Back to tutorials

dbt DAG: Definition, Usage, and Examples

Overview of dbt: dbt is a transformation tool that allows data analysts and engineers to transform and model data in the data warehouse. It's a popular tool in the modern analytics engineering workflow.

DAG in Analytics: A Directed Acyclic Graph (DAG) is a type of graph where nodes represent tasks and edges represent dependencies between these tasks. In the context of dbt, these tasks are often data models, which are saved as SQL statements and result in data transformations.

Basics of DAG

What is a DAG?: When people refer to "the DAG" in the context of dbt, they usually mean the graph with directionally related nodes. The nodes can flow left to right and even back in some cases, as long as they don't form a closed loop. A closed loop would mean there's a circular dependency and the system will not work.

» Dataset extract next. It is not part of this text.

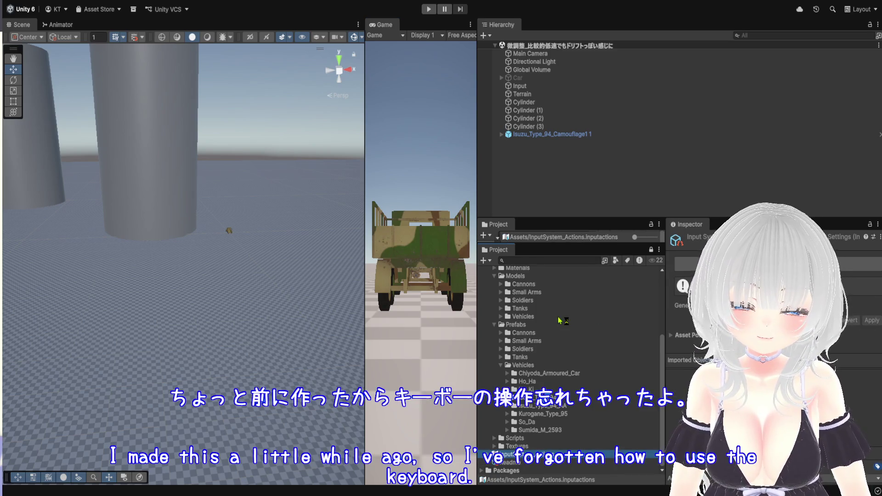
scroll(556, 324, "up", 5)
scroll(533, 319, "up", 1)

Application: In businesses, DAGs ensure that data processes run in the correct sequence. For instance, sales data might need to be cleaned and transformed before it's merged with inventory data.

DAGs in dbt

dbt's Lineage Graph: This is a visual representation of your dbt project's DAG. It showcases how different data models relate to each other.

DAGs and Data Models: In dbt, each model represents a SQL transformation. The DAG ensures models run in the correct order based on their dependencies.

Unpacking Relationships with dbt dag

Upstream and Downstream Models:

  • Upstream models are the ones your current model depends on.
  • Downstream models are those that depend on your current model.

dbt Lineage Graph: In this graph, upstream models are to the left, and downstream models are to the right. The arrows indicate the flow of data.

Example: Consider a business with sales and inventory data. The sales_cleaned model (which cleans raw sales data) might be upstream, and a sales_inventory_merged model (which merges sales and inventory data) would be downstream.

Auditing Projects with a dbt DAG

  • Unique DAGs: Every business has unique data needs, leading to unique DAGs.
  • Diagnosing Inefficiencies: If a model takes too long to run, it might be due to expensive joins or complex logic. The DAG can help identify such bottlenecks.

Modular Data Modeling in dbt

Traditional vs. Modular: Traditional modeling often pulls directly from raw sources. Modular modeling, recommended for scalability, uses intermediary stages.

Best Practices:

  • Staging Layers: Start with a staging model to clean raw data. For instance, stg_sales for raw sales data.
  • Intermediate Layers: Transform staged data further, like calculating total sales in int_total_sales.
  • Mart Layers: Final transformations, like merging sales and inventory in mart_sales_inventory.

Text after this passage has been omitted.